- Work instruction A -
Please return the passage on the Powder Alarm word for word from "On September 1, 1774, British" to "the local militias.".
- Work instruction B -
Answer these questions from the passage on the Powder Alarm, one per line:
(i) On what date did British soldiers remove gunpowder from the powder magazine near Boston?
(ii) How many months later did the events for which the Powder Alarm served as a "dress rehearsal" take place?
(iii) Among whom did the colonists distribute the military supplies they carried off from the New England forts?

- Passage for review -
..............................

On September 1, 1774, British soldiers removed gunpowder and other military supplies in a surprise raid on a powder magazine near Boston. This expedition alarmed the countryside, and thousands of American Patriots sprang into action, amid rumors that war was at hand. Although it proved to be a false alarm, this event—known as the Powder Alarm—caused all concerned to proceed more carefully in the days ahead, and essentially provided a "dress rehearsal" for events seven months later. Partly in response to this action, the colonists carried off military supplies from several forts in New England and distributed them among the local militias.

..............................

- Given material -

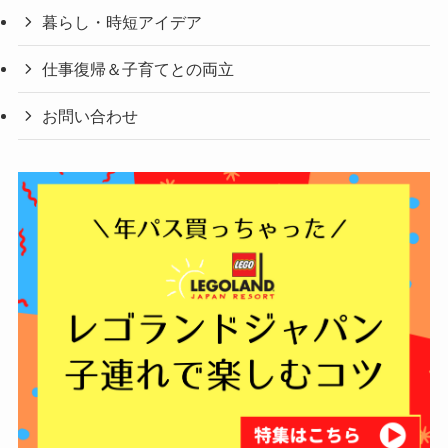
暮らし・時短アイデア
仕事復帰＆子育てとの両立
お問い合わせ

..............................

- Exercise output A -
On September 1, 1774, British soldiers removed gunpowder and other military supplies in a surprise raid on a powder magazine near Boston. This expedition alarmed the countryside, and thousands of American Patriots sprang into action, amid rumors that war was at hand. Although it proved to be a false alarm, this event—known as the Powder Alarm—caused all concerned to proceed more carefully in the days ahead, and essentially provided a "dress rehearsal" for events seven months later. Partly in response to this action, the colonists carried off military supplies from several forts in New England and distributed them among the local militias.

- Exercise output B -
(i) September 1, 1774
(ii) Seven months
(iii) The local militias